In the world of software these days it is expected that applications do multiple things at once. With that said it’s pretty typical that multiple processes or threads have read and write access to a database. In this post we will go over transactions in SQLite which prohibits changes made to the database unless they are inside a transaction.

Defining a Database Transaction

Let’s first define a database transaction which is essentially to carry out or conduct to a conclusion. In the context of a database a transaction is a grouping of SQL commands. We can consider this transaction to be atomic in the sense that all the commands will execute successfully or it will fail.

Beginning and Ending a Transaction in SQLite

In SQLite you can start and end a transaction with the SQL commands below.

  • The BEGIN TRANSACTION command will start a transaction. Once started, nothing else can modify the database.
  • The COMMIT TRANSACTION or END will end the transaction or if error will ROLLBACK which we won’t discuss here.

SQLite Database Example with Transactions

Here we will create a database called animals.db and we will then open two shells which will try to read and write to the database at the same time. Each of these shells will be in their own transaction.

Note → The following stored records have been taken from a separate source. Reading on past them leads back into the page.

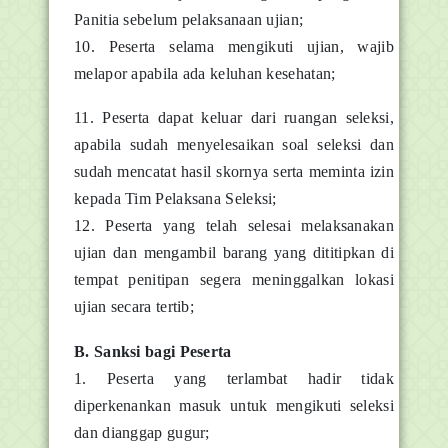
Panitia sebelum pelaksanaan ujian;
10. Peserta selama mengikuti ujian, wajib
melapor apabila ada keluhan kesehatan;
11. Peserta dapat keluar dari ruangan seleksi,
apabila sudah menyelesaikan soal seleksi dan
sudah mencatat hasil skornya serta meminta izin
kepada Tim Pelaksana Seleksi;
12. Peserta yang telah selesai melaksanakan
ujian dan mengambil barang yang dititipkan di
tempat penitipan segera meninggalkan lokasi
ujian secara tertib;
B. Sanksi bagi Peserta
1. Peserta yang terlambat hadir tidak
diperkenankan masuk untuk mengikuti seleksi
dan dianggap gugur;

$ sqlite3 animals.db "CREATE TABLE animals(name);"
$ sqlite3 animals.db
sqlite> INSERT INTO animals(name) values("cat");
sqlite> INSERT INTO animals(name) values("dog");
sqlite> .prompt "s1> "
s1> BEGIN TRANSACTION;
                                               $ sqlite3 animals.db
                                               sqlite> animals.db
                                               sqlite> .prompt "s2> "
                                               s2> BEGIN TRANSACTION;
                                               s2> SELECT name FROM animals;                   s2 has a shared lock
                                               cat
                                               dog
s1> SELECT name FROM animals;                                                                  s1 and s2 have shared locks
cat
dog
s1> INSERT INTO animals(name) values("bird");                                                  s1 has a reserved lock
                                               s2> SELECT name FROM animals;
                                               cat
                                               dog
s1> SELECT name FROM animals;
cat
dog
bird
                                               s2> INSERT INTO animals(name) VALUES("fish");  s2 cannot write since s1 has reserved lock
                                               Error: database is locked
s1> COMMIT TRANSACTION;                                                                       s1 cannot write since s1 has a shared lock
Error: database is locked
                                               s2> COMMIT TRANSACTION;                        s2 ends transaction and releases shared lock
s1> COMMIT TRANSACTION;                                                                       s1 can to from pending to exclusive locks
s1> SELECT name FROM animals;                                                                 all locks are relinquished
cat
dog
bird
                                               s2> SELECT name FROM animals;
                                               cat
                                               dog
                                               bird
                                               s2> .exit
                                               $
s1> .exit
$

Explanation of the two transaction example

In the example above we create an example animals database called animals.db where we have a single column called name where we insert names of animals. Before we open any transactions we insert a cat and a dog. Then on two different shells we open the same database file and enter into two different transactions. We issue a select in both transactions and we can see the two animals in the database. We then insert an animal named bird and we observe that only the first shell can see the bird, whereas, a select from the second shell cannot see a bird. Where things get interesting is when the second shell tries to insert a fish. We get an error saying the database is locked. We then try to commit from the first shell and it also says the database is locked. Only when we end the transaction from the second shell can we commit the transaction from the first shell. After we’ve ended both shell sessions we can see the 3 animals: cat, dog and bird.

Overview of Locks in SQLite

There are 3 types of transactions in SQLite: deferred, immediate, and exclusive. The default is deferred and it is the type of transaction in the example above. With deferred transactions no locks are acquired until the database is accessed. Since an access can be a read or written we also distinguish the access type. If the access is a read - which is what we did with a select after staring both transactions - then a shared lock is created. Shared locks allow for multiple processes to access the database and that is why the second shell can access the database. When shared locks are active no other thread or process can write to the database. When the first shell inserts the bird - a write access - a reserved lock is obtained. A single reserved lock maybe active at one time. After this insert of the bird the first shell has the reserved lock, the second shell has shared lock. Now that we have the reserved lock neither shell can write to the database. This is because of the lock state of pending. In the pending lock state a process holding a reserved lock wants to write to the database, but it cannot until all shared locks are cleared so it can get an exclusive lock. This is why once we see shell two end it’s transaction only then can shell one obtain an exclusive lock in the commit and write the animal named bird in it’s transaction.

Where to go from Here

This example just scratches the surface of transactions and locks in SQLite. We only discussed the deferred transaction, where transactions can also be immediate and exclusive. The types of locks we were able to explore. All of this is documented in SQLite in the transaction documentation as well as the locking documentation. In the next blog post we will discuss doing SQLite Transactions in the C API in a program.